The Wild fought their way out of their losing streak.
Wild knocks off Flyers 3-2 on night of fights, ends three-game losing streak
Zuccarello delivered the decisive goal in a fight-filled game at 2:08 of overtime, after Philadelphia's Tony DeAngelo served up the equalizer with 1:28 to go in the third period, to end a three-game losing streak.
Literally.
After getting in four scraps, including three within seconds of one another, the Wild channeled their frustration into their three-game rut and banished it with a 3-2 overtime win against the Flyers on Thursday in front of 19,177 at Xcel Energy Center to end their worst slide since they started the season 0-3.
"The boys stepped up today and showed some fire," Mats Zuccarello said, "and we got the important two points."
Zuccarello dealt the final blow on a heads-up, almost end-to-end rush 2 minutes, 8 seconds into the extra session, the veteran darting at a forward playing defense before flipping the puck over Philadelphia goaltender Carter Hart for his 19th tally of the season, fifth career overtime goal and first with the Wild.
"He's not going to try to do that against a defenseman or a solid guy," coach Dean Evason said. "He doesn't feel that that's the right play at that time. He sees that represent itself with the forward, and he makes a great move to get around and then obviously to score the goal."
Matt Boldy assisted on the play after scoring the Wild's previous two goals to pick up his third three-point game of the season and fourth of his career.
Just before Boldy factored into Zuccarello's clincher, goaltender Marc-Andre Fleury fended off a 3-on-1 chance from the Flyers' Travis Konecny, who was the forward Zuccarello eluded en route to his game-winning goal by sending the puck between Konecny's legs.
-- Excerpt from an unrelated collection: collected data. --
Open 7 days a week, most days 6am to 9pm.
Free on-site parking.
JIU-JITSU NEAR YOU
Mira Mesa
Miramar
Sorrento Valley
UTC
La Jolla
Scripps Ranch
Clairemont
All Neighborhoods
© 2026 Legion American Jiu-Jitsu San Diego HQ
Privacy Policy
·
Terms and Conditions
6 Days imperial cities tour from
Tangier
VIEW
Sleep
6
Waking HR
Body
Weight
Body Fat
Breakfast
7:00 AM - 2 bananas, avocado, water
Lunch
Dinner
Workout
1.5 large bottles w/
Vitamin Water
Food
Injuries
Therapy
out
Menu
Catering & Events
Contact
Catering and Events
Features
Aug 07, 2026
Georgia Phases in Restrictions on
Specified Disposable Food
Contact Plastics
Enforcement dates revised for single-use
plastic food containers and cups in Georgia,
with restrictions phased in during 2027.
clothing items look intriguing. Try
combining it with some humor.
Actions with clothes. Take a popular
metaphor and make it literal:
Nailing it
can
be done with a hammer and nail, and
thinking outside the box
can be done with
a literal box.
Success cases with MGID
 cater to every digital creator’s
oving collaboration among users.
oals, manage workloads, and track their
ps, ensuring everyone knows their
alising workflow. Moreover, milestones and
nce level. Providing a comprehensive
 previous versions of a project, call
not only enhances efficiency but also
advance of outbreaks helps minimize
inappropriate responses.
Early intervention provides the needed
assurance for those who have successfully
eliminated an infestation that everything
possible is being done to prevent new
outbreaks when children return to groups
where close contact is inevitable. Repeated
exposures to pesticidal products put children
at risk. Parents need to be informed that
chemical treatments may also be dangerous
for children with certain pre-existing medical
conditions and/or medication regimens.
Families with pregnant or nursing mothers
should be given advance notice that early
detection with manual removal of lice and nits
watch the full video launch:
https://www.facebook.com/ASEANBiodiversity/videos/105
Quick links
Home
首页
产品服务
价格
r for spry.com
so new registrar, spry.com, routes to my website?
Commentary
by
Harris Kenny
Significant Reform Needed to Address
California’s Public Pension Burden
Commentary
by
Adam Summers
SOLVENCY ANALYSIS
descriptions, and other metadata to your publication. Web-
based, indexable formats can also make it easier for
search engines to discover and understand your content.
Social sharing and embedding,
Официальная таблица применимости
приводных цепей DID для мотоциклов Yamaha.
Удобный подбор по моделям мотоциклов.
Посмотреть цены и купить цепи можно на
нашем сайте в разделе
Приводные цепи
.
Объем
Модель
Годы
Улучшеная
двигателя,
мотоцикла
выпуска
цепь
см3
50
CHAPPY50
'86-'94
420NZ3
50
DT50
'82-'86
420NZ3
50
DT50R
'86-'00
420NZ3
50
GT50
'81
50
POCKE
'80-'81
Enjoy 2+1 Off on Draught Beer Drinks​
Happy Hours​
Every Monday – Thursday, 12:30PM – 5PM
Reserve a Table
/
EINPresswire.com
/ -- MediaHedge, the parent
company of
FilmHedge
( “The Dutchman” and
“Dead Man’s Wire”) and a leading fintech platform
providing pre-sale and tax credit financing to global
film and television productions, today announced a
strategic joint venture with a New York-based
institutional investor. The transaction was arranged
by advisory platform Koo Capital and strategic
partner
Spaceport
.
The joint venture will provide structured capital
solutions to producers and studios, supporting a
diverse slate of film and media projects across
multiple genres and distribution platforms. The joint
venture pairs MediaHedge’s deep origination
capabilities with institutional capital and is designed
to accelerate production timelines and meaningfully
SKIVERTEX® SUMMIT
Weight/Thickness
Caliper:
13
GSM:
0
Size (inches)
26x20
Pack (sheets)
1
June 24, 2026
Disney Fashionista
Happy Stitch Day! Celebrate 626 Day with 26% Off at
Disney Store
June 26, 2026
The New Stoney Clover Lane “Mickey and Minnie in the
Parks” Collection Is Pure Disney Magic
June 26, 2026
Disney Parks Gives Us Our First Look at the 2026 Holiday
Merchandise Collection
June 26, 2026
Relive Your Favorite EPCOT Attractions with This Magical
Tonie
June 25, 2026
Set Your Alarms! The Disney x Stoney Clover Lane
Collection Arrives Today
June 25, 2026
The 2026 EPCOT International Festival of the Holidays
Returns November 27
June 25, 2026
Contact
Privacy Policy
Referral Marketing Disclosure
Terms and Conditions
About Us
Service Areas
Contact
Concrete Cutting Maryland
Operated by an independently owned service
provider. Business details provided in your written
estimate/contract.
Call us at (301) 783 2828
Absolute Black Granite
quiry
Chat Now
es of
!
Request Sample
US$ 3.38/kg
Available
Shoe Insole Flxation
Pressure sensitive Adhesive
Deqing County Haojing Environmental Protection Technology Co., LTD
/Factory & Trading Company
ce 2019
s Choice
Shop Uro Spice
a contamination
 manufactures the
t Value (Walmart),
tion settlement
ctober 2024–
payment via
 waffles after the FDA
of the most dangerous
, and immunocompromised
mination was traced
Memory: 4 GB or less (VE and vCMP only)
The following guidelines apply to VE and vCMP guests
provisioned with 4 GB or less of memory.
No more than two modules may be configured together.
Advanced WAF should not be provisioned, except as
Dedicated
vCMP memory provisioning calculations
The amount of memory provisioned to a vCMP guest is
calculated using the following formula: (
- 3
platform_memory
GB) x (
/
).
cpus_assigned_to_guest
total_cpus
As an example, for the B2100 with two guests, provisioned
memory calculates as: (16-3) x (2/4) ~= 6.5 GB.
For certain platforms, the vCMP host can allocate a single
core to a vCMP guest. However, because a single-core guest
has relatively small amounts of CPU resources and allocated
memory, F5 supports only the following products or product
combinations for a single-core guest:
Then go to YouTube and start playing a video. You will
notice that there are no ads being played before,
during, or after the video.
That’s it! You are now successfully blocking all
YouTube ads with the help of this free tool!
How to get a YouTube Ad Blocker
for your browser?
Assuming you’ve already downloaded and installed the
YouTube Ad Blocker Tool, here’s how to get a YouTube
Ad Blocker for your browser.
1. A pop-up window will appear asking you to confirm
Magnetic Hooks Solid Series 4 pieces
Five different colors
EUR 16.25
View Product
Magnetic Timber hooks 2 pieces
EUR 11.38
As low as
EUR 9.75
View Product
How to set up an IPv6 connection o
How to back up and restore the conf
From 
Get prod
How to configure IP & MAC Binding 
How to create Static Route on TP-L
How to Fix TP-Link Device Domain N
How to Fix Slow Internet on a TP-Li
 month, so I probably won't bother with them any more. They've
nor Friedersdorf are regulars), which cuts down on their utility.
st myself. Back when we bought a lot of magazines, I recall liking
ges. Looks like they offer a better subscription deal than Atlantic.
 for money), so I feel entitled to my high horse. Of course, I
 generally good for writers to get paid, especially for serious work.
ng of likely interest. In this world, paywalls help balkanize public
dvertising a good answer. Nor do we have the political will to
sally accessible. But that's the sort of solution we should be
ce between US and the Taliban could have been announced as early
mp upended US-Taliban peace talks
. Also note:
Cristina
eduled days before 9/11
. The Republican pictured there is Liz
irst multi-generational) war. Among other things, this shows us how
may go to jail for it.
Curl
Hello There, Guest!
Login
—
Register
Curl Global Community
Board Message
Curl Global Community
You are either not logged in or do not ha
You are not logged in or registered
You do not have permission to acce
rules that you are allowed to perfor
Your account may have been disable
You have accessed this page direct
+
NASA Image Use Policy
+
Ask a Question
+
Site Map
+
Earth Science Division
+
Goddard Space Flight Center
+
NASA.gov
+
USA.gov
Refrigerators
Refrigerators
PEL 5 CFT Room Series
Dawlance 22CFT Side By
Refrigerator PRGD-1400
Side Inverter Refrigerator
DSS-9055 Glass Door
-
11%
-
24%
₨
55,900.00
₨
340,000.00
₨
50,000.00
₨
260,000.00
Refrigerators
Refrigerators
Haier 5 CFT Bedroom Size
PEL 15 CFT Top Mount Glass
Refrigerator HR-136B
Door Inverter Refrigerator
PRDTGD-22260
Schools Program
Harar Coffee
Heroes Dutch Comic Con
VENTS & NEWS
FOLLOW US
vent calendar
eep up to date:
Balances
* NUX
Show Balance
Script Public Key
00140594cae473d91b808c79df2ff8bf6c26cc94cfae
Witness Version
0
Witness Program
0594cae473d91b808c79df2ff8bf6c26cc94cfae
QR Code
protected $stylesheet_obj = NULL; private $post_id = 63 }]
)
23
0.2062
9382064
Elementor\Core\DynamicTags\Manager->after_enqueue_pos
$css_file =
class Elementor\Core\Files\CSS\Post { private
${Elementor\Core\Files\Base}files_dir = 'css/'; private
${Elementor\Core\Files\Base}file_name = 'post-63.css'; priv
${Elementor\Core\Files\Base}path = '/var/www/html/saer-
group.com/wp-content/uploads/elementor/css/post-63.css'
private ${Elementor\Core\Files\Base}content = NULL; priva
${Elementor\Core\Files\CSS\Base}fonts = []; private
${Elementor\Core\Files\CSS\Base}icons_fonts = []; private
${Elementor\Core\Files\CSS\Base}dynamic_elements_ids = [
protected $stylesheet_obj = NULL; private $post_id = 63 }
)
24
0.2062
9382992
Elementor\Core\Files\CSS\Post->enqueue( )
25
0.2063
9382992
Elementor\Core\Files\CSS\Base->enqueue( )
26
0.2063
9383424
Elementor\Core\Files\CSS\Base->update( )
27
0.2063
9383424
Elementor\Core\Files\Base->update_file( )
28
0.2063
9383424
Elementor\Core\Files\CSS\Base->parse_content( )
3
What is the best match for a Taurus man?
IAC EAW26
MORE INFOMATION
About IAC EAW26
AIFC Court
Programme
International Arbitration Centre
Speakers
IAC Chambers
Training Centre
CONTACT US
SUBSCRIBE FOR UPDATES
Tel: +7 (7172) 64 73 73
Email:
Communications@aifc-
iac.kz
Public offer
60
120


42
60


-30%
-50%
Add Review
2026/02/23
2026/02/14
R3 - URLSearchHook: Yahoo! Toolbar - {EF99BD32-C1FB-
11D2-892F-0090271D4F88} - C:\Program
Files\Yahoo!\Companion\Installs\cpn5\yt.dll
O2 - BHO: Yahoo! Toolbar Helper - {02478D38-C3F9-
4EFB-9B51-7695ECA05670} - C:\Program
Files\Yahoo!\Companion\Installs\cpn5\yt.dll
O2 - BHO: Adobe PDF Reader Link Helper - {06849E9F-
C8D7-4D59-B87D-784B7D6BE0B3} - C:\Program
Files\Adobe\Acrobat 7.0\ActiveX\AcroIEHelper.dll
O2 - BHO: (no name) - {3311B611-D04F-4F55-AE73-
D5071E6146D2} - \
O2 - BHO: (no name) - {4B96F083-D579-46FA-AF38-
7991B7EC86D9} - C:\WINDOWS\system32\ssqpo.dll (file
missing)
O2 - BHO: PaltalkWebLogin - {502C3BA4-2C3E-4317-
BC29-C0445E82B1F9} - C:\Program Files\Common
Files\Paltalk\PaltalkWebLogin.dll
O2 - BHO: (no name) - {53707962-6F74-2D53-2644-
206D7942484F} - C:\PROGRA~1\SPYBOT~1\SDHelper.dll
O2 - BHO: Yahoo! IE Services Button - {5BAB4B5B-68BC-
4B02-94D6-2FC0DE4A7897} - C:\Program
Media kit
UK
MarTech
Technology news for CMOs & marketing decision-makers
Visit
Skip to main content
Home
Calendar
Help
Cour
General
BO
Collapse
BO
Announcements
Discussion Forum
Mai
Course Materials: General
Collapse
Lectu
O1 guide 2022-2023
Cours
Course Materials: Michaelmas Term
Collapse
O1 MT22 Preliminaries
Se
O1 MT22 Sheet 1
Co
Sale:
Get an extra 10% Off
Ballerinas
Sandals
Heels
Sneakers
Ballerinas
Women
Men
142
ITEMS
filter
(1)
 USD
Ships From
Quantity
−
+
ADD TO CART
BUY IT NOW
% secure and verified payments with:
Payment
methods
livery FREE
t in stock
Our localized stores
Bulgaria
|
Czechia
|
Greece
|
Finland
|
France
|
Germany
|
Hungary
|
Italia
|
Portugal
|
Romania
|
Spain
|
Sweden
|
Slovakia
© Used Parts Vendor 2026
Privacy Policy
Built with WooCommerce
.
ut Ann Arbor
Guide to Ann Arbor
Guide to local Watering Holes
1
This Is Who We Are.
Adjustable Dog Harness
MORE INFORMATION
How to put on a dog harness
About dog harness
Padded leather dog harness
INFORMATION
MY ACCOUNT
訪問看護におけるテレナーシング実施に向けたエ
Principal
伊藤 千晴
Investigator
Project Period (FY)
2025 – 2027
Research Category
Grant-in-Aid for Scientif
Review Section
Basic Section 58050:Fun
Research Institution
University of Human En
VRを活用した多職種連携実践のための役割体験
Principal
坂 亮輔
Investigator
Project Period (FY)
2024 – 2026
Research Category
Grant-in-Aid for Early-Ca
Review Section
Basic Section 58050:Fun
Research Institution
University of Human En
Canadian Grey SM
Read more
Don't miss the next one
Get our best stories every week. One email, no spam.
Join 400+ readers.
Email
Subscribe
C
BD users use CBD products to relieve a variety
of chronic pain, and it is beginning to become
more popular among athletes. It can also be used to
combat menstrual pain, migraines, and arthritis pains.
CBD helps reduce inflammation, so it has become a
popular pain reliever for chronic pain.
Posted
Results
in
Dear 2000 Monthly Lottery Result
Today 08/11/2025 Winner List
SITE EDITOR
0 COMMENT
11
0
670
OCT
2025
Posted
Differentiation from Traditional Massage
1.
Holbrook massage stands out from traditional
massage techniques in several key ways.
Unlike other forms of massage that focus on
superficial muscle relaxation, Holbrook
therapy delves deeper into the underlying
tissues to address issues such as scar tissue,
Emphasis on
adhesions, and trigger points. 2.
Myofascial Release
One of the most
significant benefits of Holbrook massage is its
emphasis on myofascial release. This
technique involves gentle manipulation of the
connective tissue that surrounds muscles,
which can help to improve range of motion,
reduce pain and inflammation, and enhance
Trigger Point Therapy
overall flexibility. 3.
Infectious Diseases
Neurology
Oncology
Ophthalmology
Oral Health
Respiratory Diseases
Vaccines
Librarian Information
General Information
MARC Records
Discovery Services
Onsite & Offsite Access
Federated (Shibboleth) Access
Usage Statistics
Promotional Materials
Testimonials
"I saw it was just me and him," Fleury said of his overtime save, his last of 28 overall. "I got enough of the pad and went in the corner."
Philadelphia's Tony DeAngelo extended the action on a rising shot with 1:28 to go in the third period, but the Wild were in rally mode first after falling behind on a deflection by Stillwater's Noah Cates at 5:14 of the first.
Not long after, Ryan Reaves dropped the gloves with Nic Deslauriers, Reaves' predecessor in the Wild's sparkplug department since Deslauriers finished out last season with the Wild after they acquired him ahead of the trade deadline. Deslauriers went on to sign with Philadelphia in the offseason.
"They were outshooting us and in our zone a lot. Just a little sleepy start," Reaves said. "I think it was time to try to build some energy. That's my job."
The dust-up elevated Reaves to 1,004 career penalty minutes, making him the eighth active NHLer to eclipse 1,000, and his three hits moved him past David Backes into eighth place in NHL history with 2,711.
During the next shift, Mason Shaw and Wade Allison tussled briefly before they were also sent to the penalty box. And then after the ensuing faceoff, Marcus Foligno squared off with Zack MacEwen; Brandon Duhaime and Patrick Brown had the last scuffle early in the second period.
Only 54 seconds later, the Wild finally capitalized when Boldy got on the end of a behind-the-net feed from Foligno at 3:39 to record his 30th career goal and push his point streak to four games.
His finish was also the Wild's first at 5-on-5 in three games, but they'd also get a lift from their power play (1-for-3).
At 4:48 of the third period, Boldy buried a one-time pass from Kirill Kaprizov while crashing the crease at 4:48 to register his 16th goal of the season and fourth in the past four games.
"It's the game we needed to play," Boldy said.
DeAngelo's equalizer came while Hart (20 saves) was on the bench for an extra attacker, but the late lull didn't faze the Wild.
"Sometimes it's difficult to come out of what we've been in," Evason said. "Hopefully this allows us to do that."
With the victory, the Wild regained the playoff position they recently lost during their skid. They have one game left before their bye week and the All-Star break.
"We've got to start climbing the standings," Reaves said. "We want to feel good about ourselves going into the break and coming off it. That's one down."
Saturday’s game against Dallas presents an opportunity to indicate the team won’t repeat the flop in division games that wrecked last season.